Transgender day of visibility. I've wanted to write something for it since I got aware of that it is today, which was only a couple of days ago. I don't keep the date in mind, like with most things, but I still think it's important. Just that my crappy memory is... well, crappy. Interesting though, that the first time this was celebrated was in 2009, which was only a couple of weeks after I first came out as trans. That's 8 years ago now. Funny how time flies. I couldn't think of a specific event or experience to share, although I tried to, so I'm going to be more general-ish.
But what did come to mind is how very supportive most of everyone has always been to me since I came out, and how amazing that was/has been. The only one who's been struggling with that is my father, although I know he's been trying in his own way, but doesn't understand the concept. I wouldn't say he's been mean about it, just ignorant and avoidant. But everyone else has been very supportive and accepting, including but not limited to my mother and sister, and all of my friends. It's like I was preparing myself for facing all kinds of transphobia but when it didn't happen I was happily confused.
My biggest hardship when it comes to being trans has always been the Swedish trans health care system, at least the first 4 years of being in it. I see it as that I was stuck in a "catch 22" in which they thought I was too mentally unstable to transition while I thought I couldn't possibly get stable without it. However, switching doctors and praying to Satan about it did make things a whole lot better, and my medical transition finally started in 2013. In other aspects of society though, I never much experienced any actual hardship with being transsexual.
Although lately, hooking up with male strangers for casual sex does have its disadvantages with being trans, I have to admit. They expect something I can't and don't want to give them. At this point I feel stuck with trying my best to work with what I have until I can get it changed for something better. Yeah, I still have some more medical transition stuff that I want to do and can do, but it's not exactly happening tomorrow. Give it a year or two, more realistically accurate. But I have to make do until then.
I wanted to make a bit longer post cause this isn't something I can cut down to a few sentences. And I can write about me being trans and how it affects my life for ages at an end. It is almost constantly affecting me, one way or another, but at this point, I feel a lot more at ease with myself and my body than I ever have before. That's huge, and probably worth celebrating in and of its own.

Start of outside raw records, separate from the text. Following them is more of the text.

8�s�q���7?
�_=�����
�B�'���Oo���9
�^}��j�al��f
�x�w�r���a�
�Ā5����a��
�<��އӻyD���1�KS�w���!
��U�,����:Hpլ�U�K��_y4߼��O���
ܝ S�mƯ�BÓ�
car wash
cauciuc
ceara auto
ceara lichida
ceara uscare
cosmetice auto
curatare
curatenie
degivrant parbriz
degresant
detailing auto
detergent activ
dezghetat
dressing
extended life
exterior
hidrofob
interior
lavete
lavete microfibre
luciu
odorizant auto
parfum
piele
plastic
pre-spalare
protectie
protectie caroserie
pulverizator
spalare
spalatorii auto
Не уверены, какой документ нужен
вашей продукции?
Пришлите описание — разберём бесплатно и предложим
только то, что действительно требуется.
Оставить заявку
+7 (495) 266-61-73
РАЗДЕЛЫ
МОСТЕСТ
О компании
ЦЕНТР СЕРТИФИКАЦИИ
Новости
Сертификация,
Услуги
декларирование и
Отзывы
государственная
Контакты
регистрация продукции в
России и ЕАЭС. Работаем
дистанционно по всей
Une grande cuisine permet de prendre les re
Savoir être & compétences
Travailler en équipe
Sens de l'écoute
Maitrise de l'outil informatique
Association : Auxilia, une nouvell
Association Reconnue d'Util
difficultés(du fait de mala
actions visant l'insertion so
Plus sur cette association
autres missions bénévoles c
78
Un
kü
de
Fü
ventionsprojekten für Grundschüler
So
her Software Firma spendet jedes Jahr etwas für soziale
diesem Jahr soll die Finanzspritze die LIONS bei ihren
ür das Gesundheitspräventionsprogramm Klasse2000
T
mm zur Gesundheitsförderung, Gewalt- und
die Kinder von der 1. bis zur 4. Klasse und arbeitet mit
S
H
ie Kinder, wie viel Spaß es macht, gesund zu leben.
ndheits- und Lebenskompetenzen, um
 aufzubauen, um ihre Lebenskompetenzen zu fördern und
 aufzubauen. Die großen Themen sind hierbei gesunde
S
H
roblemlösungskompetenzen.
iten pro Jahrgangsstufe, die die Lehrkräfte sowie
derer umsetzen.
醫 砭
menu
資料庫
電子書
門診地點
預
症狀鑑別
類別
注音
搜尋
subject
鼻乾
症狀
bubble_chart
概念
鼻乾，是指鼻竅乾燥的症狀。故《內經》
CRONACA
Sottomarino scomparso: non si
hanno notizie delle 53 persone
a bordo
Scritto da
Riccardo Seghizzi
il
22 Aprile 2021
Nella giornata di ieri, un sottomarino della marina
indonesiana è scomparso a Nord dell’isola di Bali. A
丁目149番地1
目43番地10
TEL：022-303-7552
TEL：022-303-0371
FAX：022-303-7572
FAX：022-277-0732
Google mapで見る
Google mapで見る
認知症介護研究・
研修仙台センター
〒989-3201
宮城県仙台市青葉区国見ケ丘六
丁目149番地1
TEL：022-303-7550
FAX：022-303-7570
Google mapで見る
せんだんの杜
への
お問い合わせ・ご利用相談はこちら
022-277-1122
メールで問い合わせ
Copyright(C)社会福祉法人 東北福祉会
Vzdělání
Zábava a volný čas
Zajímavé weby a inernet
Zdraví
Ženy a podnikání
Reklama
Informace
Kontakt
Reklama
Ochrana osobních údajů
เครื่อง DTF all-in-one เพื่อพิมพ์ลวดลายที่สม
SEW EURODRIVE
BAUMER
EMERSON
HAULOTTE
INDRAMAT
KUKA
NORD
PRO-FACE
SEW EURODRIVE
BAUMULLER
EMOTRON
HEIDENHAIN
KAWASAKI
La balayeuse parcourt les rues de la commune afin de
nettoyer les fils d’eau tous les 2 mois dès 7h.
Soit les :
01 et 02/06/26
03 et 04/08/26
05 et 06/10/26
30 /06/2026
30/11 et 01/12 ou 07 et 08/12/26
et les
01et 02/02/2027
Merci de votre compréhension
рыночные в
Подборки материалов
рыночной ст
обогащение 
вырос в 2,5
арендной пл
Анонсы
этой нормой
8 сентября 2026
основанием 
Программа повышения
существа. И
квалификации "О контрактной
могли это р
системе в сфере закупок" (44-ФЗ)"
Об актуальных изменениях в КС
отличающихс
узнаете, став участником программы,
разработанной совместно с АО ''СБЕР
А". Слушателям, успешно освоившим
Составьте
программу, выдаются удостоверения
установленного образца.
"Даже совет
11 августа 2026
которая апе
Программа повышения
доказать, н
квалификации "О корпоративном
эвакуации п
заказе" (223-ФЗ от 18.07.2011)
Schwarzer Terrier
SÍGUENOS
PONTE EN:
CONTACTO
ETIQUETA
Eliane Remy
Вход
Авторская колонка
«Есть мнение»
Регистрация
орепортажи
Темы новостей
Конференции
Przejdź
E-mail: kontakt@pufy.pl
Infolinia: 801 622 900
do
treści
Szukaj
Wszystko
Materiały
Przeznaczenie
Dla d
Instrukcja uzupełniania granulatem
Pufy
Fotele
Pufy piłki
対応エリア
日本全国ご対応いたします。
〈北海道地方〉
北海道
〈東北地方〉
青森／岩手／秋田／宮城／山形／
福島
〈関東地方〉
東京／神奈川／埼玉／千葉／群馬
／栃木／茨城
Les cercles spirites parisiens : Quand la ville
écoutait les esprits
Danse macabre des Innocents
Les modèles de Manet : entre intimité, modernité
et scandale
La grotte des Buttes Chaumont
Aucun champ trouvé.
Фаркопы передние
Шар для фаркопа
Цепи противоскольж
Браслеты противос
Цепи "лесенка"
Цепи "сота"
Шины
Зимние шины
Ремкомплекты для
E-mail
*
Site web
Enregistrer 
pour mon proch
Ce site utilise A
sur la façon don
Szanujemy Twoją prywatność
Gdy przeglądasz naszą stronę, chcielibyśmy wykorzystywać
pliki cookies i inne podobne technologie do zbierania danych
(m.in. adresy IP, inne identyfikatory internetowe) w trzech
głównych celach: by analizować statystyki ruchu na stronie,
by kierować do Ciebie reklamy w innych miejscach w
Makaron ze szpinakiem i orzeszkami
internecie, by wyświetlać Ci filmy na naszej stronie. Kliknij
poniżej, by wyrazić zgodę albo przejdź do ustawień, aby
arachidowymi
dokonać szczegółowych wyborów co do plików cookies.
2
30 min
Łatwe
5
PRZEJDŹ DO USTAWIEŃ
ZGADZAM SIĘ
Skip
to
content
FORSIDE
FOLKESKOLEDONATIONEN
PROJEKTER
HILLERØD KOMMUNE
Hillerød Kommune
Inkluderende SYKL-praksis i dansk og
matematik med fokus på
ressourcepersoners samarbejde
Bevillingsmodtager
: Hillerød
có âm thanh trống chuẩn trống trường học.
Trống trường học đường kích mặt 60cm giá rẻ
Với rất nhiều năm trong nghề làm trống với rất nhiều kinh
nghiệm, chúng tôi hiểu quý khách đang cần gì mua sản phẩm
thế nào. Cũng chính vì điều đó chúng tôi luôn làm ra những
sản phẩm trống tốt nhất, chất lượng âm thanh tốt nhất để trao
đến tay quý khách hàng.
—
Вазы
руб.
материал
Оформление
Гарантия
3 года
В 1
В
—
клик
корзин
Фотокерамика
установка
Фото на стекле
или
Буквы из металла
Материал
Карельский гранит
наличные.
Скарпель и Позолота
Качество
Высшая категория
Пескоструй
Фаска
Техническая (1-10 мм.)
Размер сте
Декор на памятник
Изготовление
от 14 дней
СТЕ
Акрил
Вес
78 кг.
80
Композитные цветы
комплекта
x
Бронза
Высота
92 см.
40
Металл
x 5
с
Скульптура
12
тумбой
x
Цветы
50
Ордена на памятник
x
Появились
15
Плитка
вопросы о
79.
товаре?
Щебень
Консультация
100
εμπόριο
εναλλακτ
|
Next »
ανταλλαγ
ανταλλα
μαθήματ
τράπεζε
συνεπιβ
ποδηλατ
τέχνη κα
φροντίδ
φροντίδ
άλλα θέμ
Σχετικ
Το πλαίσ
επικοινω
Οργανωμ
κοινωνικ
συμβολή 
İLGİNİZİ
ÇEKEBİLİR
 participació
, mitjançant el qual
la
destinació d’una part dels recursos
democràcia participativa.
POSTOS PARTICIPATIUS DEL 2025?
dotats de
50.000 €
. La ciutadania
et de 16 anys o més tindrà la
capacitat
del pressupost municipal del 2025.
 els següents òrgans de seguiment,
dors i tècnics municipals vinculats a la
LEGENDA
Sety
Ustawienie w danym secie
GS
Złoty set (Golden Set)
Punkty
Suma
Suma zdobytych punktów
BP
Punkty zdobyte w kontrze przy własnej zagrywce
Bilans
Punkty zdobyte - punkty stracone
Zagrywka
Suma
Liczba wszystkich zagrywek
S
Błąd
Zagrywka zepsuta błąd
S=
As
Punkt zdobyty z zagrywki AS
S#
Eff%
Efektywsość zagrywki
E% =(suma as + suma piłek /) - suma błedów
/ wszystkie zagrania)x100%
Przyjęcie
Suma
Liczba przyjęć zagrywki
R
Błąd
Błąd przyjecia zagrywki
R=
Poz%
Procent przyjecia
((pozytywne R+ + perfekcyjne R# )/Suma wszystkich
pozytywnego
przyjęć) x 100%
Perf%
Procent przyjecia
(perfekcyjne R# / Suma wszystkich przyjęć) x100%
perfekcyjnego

But back to the topic, I'm not stealth, never really have been (although I tried it out for a few years after I moved to this island of Sweden but realised that's not the way I want to live my life) and I prefer being open about my transness. However I'm not proud of being trans, but not ashamed either. I'm proud of what I've accomplished, but not of something I was unavoidably born with. So I'm visible, always have been on some minuscule scale at least, but I also know not everyone can and/or want to be visible and I fully respect that too. We all do what we can.
And, about the picture, yeah I overcompensated as part of my denial before I came out as trans, that’s what’s up with the over-femininity there. I don’t mind sharing that picture though, I didn’t look bad, although that wasn’t me, but it was how I looked back then.